====== ÜBUNGSTEXT

170 Jahre US-Aggression gegen Nicaragua

von RICK STERLING1, 15. Juli 2024

Als 1823 die Monroe-Doktrin verkündet wurde, richtete sie sich gegen die europäischen Kolonialmächte. Sie befahl ihnen, sich herauszuhalten: Die «Einflusssphäre» der USA umfasste ganz Lateinamerika und die Karibik. In den vergangenen zwei Jahrhunderten musste praktisch jedes lateinamerikanische und karibische Land Interventionen und Einmischungen der USA in seine inneren Angelegenheiten erdulden. Die von Washington inszenierten Putsche, politischen Manipulationen und Aggressionen waren unerbittlich.

Eines der am meisten geschädigten Länder ist Nicaragua. In diesem Artikel werde ich die verschiedenen Arten der Aggression beleuchten, die Washington gegen Nicaragua eingesetzt hat. Das gehört nicht zur fernen Vergangenheit; die Einmischung dauert bis heute an. Die Methoden ändern sich, aber der Zweck bleibt derselbe: nominell unabhängige Länder zu unterwerfen, um sie für die Interessen der US-Konzerne, -Eliten und -Regierung zu nutzen. Wenn Nationen sich der Fremdbestimmung widersetzen und auf ihrer Unabhängigkeit beharren, wird es zum Ziel der USA, sie an ihrem Erfolg zu hindern.

19. Juli 2024

Am 19. Juli feiert Nicaragua den 45. Jahrestag der sandinistischen Revolution. An diesem Tag stürzten die Nicaraguaner die US-gestützte Somoza-Diktatur. Die Nicaraguaner feiern den Tag in Managua und bekräftigen damit ihre Unabhängigkeit und Souveränität. Die nicaraguanische Führung wird wahrscheinlich die Einmischung der USA verurteilen und ihr Recht auf freundschaftliche Beziehungen zu allen Ländern ihrer Wahl betonen. Gleichzeitig werden wir sicherlich negative Kommentare über Nicaragua zu hören bekommen, die aus Washington und US-Medien stammen.

Es sind acht verschiedene Arten der Einmischung und Aggression der USA gegen Nicaragua zu verzeichnen.

============

- **ARBEITSAUFTRAG**
Entnimm dem Text über die US-Aggression gegen Nicaragua wortgetreu die Passage zwischen „von RICK STERLING1, 15.“ und „Aggressionen waren unerbittlich.“, beide Stellen eingeschlossen. Das Material spielt hierfür keine Rolle.

====== ROHDATEN

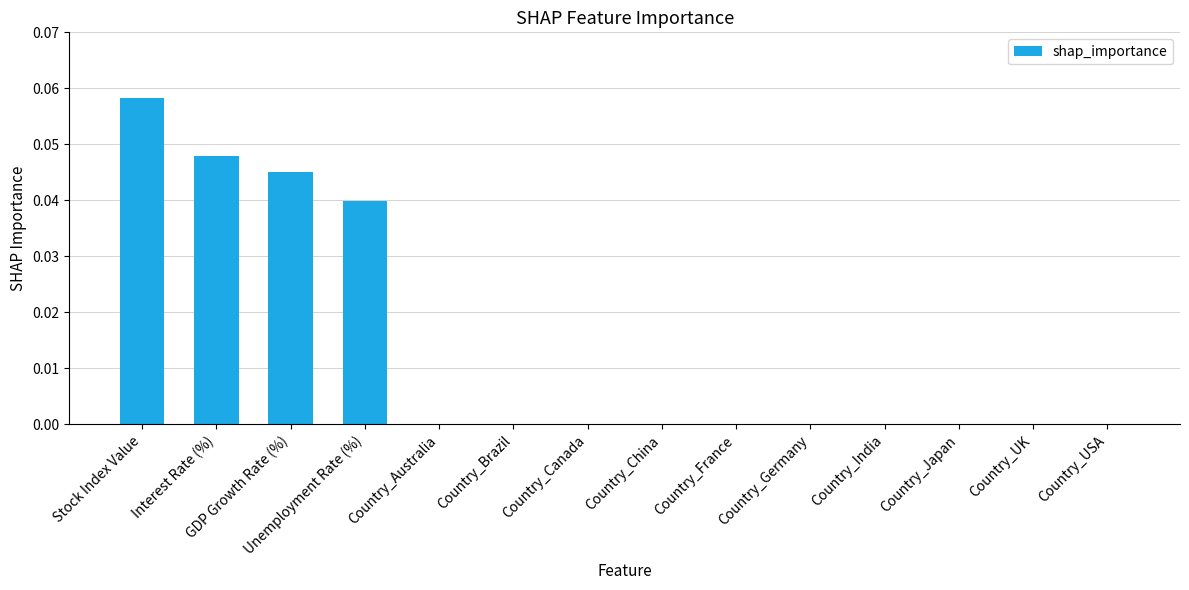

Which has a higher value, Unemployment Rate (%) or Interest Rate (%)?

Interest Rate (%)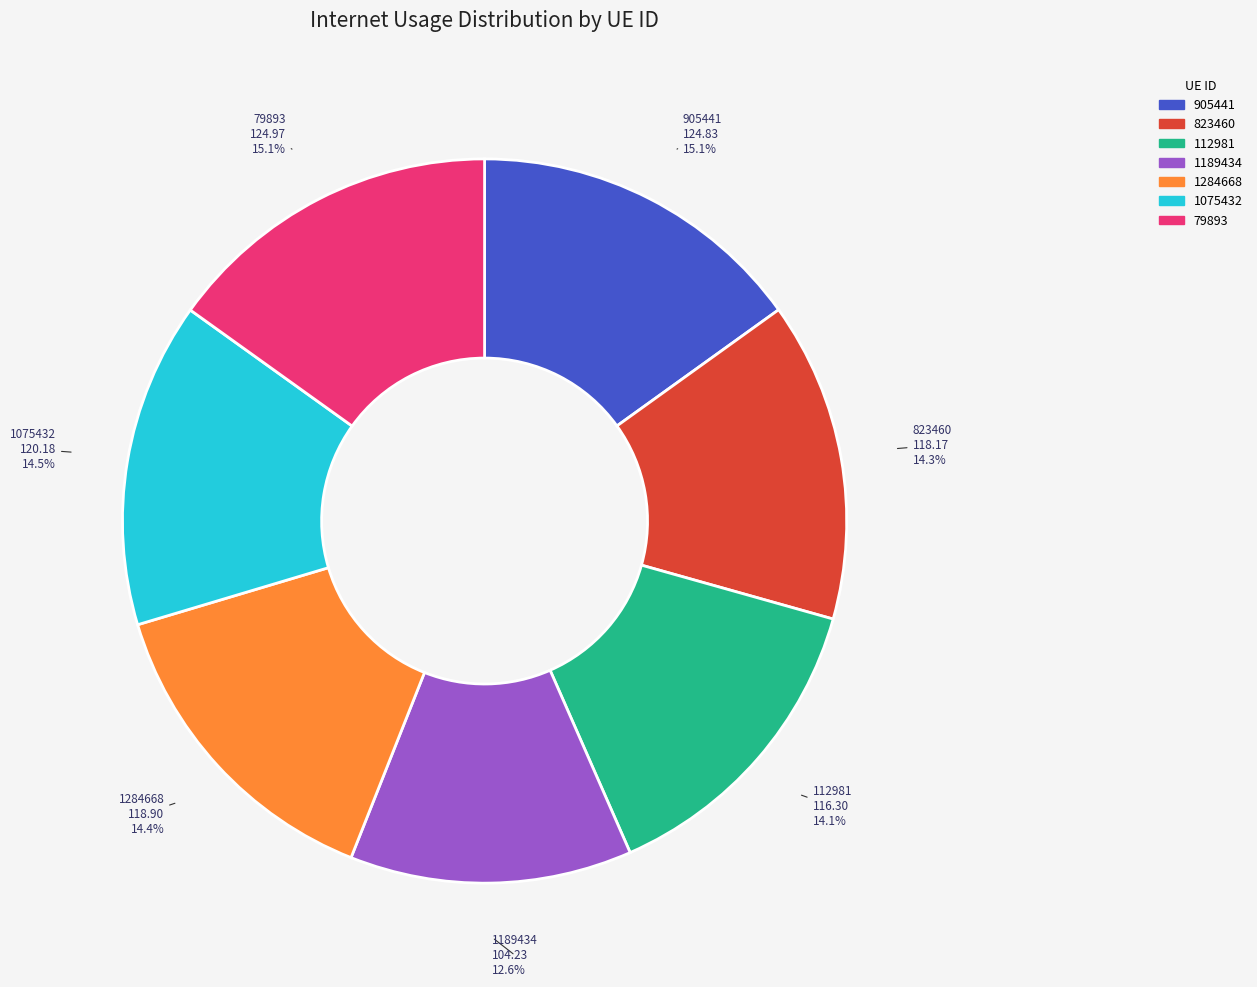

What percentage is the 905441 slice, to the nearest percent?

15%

============

- **MUSTERLÖSUNG**
von RICK STERLING1, 15. Juli 2024

Als 1823 die Monroe-Doktrin verkündet wurde, richtete sie sich gegen die europäischen Kolonialmächte. Sie befahl ihnen, sich herauszuhalten: Die «Einflusssphäre» der USA umfasste ganz Lateinamerika und die Karibik. In den vergangenen zwei Jahrhunderten musste praktisch jedes lateinamerikanische und karibische Land Interventionen und Einmischungen der USA in seine inneren Angelegenheiten erdulden. Die von Washington inszenierten Putsche, politischen Manipulationen und Aggressionen waren unerbittlich.